Objective
Copy the data below line for line, keeping every character unchanged.

Supplied records
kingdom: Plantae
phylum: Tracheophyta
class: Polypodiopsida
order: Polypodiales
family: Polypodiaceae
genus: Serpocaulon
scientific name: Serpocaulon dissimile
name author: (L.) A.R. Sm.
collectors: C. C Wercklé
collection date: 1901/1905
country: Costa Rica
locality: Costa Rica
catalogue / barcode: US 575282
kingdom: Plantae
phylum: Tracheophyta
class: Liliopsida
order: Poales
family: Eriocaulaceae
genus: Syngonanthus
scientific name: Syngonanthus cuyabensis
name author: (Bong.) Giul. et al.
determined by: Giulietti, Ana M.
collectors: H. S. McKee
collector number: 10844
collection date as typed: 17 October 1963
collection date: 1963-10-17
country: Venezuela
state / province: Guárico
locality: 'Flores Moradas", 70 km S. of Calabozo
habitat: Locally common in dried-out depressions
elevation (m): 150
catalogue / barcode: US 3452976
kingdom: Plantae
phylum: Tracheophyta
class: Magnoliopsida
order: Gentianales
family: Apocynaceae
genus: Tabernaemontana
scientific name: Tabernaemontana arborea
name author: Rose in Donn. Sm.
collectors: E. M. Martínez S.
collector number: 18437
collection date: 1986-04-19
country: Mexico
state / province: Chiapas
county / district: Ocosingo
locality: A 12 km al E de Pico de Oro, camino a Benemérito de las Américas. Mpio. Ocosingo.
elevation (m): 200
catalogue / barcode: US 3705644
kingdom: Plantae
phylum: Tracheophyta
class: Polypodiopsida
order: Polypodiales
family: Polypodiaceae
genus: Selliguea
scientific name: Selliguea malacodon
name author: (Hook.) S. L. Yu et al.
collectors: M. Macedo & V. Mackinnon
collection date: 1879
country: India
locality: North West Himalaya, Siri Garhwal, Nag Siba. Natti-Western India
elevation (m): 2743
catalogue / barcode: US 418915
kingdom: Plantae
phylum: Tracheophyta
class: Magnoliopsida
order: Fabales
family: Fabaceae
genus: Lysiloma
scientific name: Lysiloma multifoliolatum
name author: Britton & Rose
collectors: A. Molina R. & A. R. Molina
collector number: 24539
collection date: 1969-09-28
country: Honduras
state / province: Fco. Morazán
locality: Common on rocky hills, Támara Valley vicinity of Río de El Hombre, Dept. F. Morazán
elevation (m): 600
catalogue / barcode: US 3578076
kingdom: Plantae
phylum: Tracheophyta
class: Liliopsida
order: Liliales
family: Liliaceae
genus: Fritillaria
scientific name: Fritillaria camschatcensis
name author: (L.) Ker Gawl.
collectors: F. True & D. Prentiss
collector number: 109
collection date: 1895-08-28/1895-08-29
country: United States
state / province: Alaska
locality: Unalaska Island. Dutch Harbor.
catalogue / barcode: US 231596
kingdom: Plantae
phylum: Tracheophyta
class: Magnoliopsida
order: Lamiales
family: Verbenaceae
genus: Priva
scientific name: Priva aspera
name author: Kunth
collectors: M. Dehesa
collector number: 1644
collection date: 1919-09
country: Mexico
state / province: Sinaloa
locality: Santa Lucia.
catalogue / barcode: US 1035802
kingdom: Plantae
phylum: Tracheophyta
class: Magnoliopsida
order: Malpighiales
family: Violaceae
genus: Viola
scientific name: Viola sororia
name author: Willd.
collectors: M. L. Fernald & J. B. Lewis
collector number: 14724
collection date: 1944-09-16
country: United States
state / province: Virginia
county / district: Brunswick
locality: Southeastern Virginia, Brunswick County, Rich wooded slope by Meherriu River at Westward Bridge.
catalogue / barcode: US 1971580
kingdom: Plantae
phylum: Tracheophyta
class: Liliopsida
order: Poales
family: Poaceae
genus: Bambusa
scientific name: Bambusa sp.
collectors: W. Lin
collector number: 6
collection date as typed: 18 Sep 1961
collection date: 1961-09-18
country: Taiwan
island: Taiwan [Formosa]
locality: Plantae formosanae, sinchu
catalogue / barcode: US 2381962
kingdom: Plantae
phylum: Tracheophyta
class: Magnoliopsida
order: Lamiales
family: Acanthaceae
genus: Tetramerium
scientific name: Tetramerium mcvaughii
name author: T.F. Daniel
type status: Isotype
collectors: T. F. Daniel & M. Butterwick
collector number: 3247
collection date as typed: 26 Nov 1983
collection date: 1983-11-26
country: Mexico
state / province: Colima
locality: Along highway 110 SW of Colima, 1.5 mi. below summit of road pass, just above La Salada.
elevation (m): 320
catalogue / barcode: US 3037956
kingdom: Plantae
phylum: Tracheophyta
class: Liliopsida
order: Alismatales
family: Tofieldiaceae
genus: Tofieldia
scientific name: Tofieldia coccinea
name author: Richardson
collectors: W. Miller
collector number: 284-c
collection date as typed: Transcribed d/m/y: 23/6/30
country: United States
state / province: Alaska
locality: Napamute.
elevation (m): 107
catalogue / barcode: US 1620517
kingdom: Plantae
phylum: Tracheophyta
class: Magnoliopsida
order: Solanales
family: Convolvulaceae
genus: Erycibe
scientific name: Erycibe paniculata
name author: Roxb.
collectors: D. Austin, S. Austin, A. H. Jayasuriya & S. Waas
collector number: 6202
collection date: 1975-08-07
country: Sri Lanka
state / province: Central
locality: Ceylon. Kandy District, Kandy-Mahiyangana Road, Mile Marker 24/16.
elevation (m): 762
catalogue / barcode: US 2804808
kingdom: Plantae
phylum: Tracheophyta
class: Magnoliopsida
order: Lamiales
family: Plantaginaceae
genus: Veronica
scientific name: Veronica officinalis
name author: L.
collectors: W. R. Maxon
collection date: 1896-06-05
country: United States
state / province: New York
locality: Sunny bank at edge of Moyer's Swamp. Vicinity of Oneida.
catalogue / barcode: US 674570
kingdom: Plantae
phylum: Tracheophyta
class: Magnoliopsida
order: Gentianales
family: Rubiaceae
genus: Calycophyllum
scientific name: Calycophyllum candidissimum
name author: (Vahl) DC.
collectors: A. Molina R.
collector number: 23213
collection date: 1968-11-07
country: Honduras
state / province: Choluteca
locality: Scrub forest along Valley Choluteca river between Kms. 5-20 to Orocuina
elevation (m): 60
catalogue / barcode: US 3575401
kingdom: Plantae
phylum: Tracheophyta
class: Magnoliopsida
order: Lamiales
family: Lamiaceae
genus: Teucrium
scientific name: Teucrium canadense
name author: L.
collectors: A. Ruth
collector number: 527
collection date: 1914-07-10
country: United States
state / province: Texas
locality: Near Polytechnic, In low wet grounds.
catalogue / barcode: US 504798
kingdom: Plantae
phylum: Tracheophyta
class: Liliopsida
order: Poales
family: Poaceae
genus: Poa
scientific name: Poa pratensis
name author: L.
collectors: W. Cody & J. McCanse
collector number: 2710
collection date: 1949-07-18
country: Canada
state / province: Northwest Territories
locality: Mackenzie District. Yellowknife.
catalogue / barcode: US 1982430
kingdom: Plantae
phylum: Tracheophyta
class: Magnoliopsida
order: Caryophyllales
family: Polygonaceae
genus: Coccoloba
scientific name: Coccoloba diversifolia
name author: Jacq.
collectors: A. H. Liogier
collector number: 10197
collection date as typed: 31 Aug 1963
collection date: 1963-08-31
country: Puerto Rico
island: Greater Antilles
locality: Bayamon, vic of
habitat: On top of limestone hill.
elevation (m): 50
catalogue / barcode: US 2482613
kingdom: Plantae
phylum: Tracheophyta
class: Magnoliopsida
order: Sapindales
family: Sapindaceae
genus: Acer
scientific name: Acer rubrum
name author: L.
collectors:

Exercise solution
kingdom: Plantae
phylum: Tracheophyta
class: Polypodiopsida
order: Polypodiales
family: Polypodiaceae
genus: Serpocaulon
scientific name: Serpocaulon dissimile
name author: (L.) A.R. Sm.
collectors: C. C Wercklé
collection date: 1901/1905
country: Costa Rica
locality: Costa Rica
catalogue / barcode: US 575282
kingdom: Plantae
phylum: Tracheophyta
class: Liliopsida
order: Poales
family: Eriocaulaceae
genus: Syngonanthus
scientific name: Syngonanthus cuyabensis
name author: (Bong.) Giul. et al.
determined by: Giulietti, Ana M.
collectors: H. S. McKee
collector number: 10844
collection date as typed: 17 October 1963
collection date: 1963-10-17
country: Venezuela
state / province: Guárico
locality: 'Flores Moradas", 70 km S. of Calabozo
habitat: Locally common in dried-out depressions
elevation (m): 150
catalogue / barcode: US 3452976
kingdom: Plantae
phylum: Tracheophyta
class: Magnoliopsida
order: Gentianales
family: Apocynaceae
genus: Tabernaemontana
scientific name: Tabernaemontana arborea
name author: Rose in Donn. Sm.
collectors: E. M. Martínez S.
collector number: 18437
collection date: 1986-04-19
country: Mexico
state / province: Chiapas
county / district: Ocosingo
locality: A 12 km al E de Pico de Oro, camino a Benemérito de las Américas. Mpio. Ocosingo.
elevation (m): 200
catalogue / barcode: US 3705644
kingdom: Plantae
phylum: Tracheophyta
class: Polypodiopsida
order: Polypodiales
family: Polypodiaceae
genus: Selliguea
scientific name: Selliguea malacodon
name author: (Hook.) S. L. Yu et al.
collectors: M. Macedo & V. Mackinnon
collection date: 1879
country: India
locality: North West Himalaya, Siri Garhwal, Nag Siba. Natti-Western India
elevation (m): 2743
catalogue / barcode: US 418915
kingdom: Plantae
phylum: Tracheophyta
class: Magnoliopsida
order: Fabales
family: Fabaceae
genus: Lysiloma
scientific name: Lysiloma multifoliolatum
name author: Britton & Rose
collectors: A. Molina R. & A. R. Molina
collector number: 24539
collection date: 1969-09-28
country: Honduras
state / province: Fco. Morazán
locality: Common on rocky hills, Támara Valley vicinity of Río de El Hombre, Dept. F. Morazán
elevation (m): 600
catalogue / barcode: US 3578076
kingdom: Plantae
phylum: Tracheophyta
class: Liliopsida
order: Liliales
family: Liliaceae
genus: Fritillaria
scientific name: Fritillaria camschatcensis
name author: (L.) Ker Gawl.
collectors: F. True & D. Prentiss
collector number: 109
collection date: 1895-08-28/1895-08-29
country: United States
state / province: Alaska
locality: Unalaska Island. Dutch Harbor.
catalogue / barcode: US 231596
kingdom: Plantae
phylum: Tracheophyta
class: Magnoliopsida
order: Lamiales
family: Verbenaceae
genus: Priva
scientific name: Priva aspera
name author: Kunth
collectors: M. Dehesa
collector number: 1644
collection date: 1919-09
country: Mexico
state / province: Sinaloa
locality: Santa Lucia.
catalogue / barcode: US 1035802
kingdom: Plantae
phylum: Tracheophyta
class: Magnoliopsida
order: Malpighiales
family: Violaceae
genus: Viola
scientific name: Viola sororia
name author: Willd.
collectors: M. L. Fernald & J. B. Lewis
collector number: 14724
collection date: 1944-09-16
country: United States
state / province: Virginia
county / district: Brunswick
locality: Southeastern Virginia, Brunswick County, Rich wooded slope by Meherriu River at Westward Bridge.
catalogue / barcode: US 1971580
kingdom: Plantae
phylum: Tracheophyta
class: Liliopsida
order: Poales
family: Poaceae
genus: Bambusa
scientific name: Bambusa sp.
collectors: W. Lin
collector number: 6
collection date as typed: 18 Sep 1961
collection date: 1961-09-18
country: Taiwan
island: Taiwan [Formosa]
locality: Plantae formosanae, sinchu
catalogue / barcode: US 2381962
kingdom: Plantae
phylum: Tracheophyta
class: Magnoliopsida
order: Lamiales
family: Acanthaceae
genus: Tetramerium
scientific name: Tetramerium mcvaughii
name author: T.F. Daniel
type status: Isotype
collectors: T. F. Daniel & M. Butterwick
collector number: 3247
collection date as typed: 26 Nov 1983
collection date: 1983-11-26
country: Mexico
state / province: Colima
locality: Along highway 110 SW of Colima, 1.5 mi. below summit of road pass, just above La Salada.
elevation (m): 320
catalogue / barcode: US 3037956
kingdom: Plantae
phylum: Tracheophyta
class: Liliopsida
order: Alismatales
family: Tofieldiaceae
genus: Tofieldia
scientific name: Tofieldia coccinea
name author: Richardson
collectors: W. Miller
collector number: 284-c
collection date as typed: Transcribed d/m/y: 23/6/30
country: United States
state / province: Alaska
locality: Napamute.
elevation (m): 107
catalogue / barcode: US 1620517
kingdom: Plantae
phylum: Tracheophyta
class: Magnoliopsida
order: Solanales
family: Convolvulaceae
genus: Erycibe
scientific name: Erycibe paniculata
name author: Roxb.
collectors: D. Austin, S. Austin, A. H. Jayasuriya & S. Waas
collector number: 6202
collection date: 1975-08-07
country: Sri Lanka
state / province: Central
locality: Ceylon. Kandy District, Kandy-Mahiyangana Road, Mile Marker 24/16.
elevation (m): 762
catalogue / barcode: US 2804808
kingdom: Plantae
phylum: Tracheophyta
class: Magnoliopsida
order: Lamiales
family: Plantaginaceae
genus: Veronica
scientific name: Veronica officinalis
name author: L.
collectors: W. R. Maxon
collection date: 1896-06-05
country: United States
state / province: New York
locality: Sunny bank at edge of Moyer's Swamp. Vicinity of Oneida.
catalogue / barcode: US 674570
kingdom: Plantae
phylum: Tracheophyta
class: Magnoliopsida
order: Gentianales
family: Rubiaceae
genus: Calycophyllum
scientific name: Calycophyllum candidissimum
name author: (Vahl) DC.
collectors: A. Molina R.
collector number: 23213
collection date: 1968-11-07
country: Honduras
state / province: Choluteca
locality: Scrub forest along Valley Choluteca river between Kms. 5-20 to Orocuina
elevation (m): 60
catalogue / barcode: US 3575401
kingdom: Plantae
phylum: Tracheophyta
class: Magnoliopsida
order: Lamiales
family: Lamiaceae
genus: Teucrium
scientific name: Teucrium canadense
name author: L.
collectors: A. Ruth
collector number: 527
collection date: 1914-07-10
country: United States
state / province: Texas
locality: Near Polytechnic, In low wet grounds.
catalogue / barcode: US 504798
kingdom: Plantae
phylum: Tracheophyta
class: Liliopsida
order: Poales
family: Poaceae
genus: Poa
scientific name: Poa pratensis
name author: L.
collectors: W. Cody & J. McCanse
collector number: 2710
collection date: 1949-07-18
country: Canada
state / province: Northwest Territories
locality: Mackenzie District. Yellowknife.
catalogue / barcode: US 1982430
kingdom: Plantae
phylum: Tracheophyta
class: Magnoliopsida
order: Caryophyllales
family: Polygonaceae
genus: Coccoloba
scientific name: Coccoloba diversifolia
name author: Jacq.
collectors: A. H. Liogier
collector number: 10197
collection date as typed: 31 Aug 1963
collection date: 1963-08-31
country: Puerto Rico
island: Greater Antilles
locality: Bayamon, vic of
habitat: On top of limestone hill.
elevation (m): 50
catalogue / barcode: US 2482613
kingdom: Plantae
phylum: Tracheophyta
class: Magnoliopsida
order: Sapindales
family: Sapindaceae
genus: Acer
scientific name: Acer rubrum
name author: L.
collectors:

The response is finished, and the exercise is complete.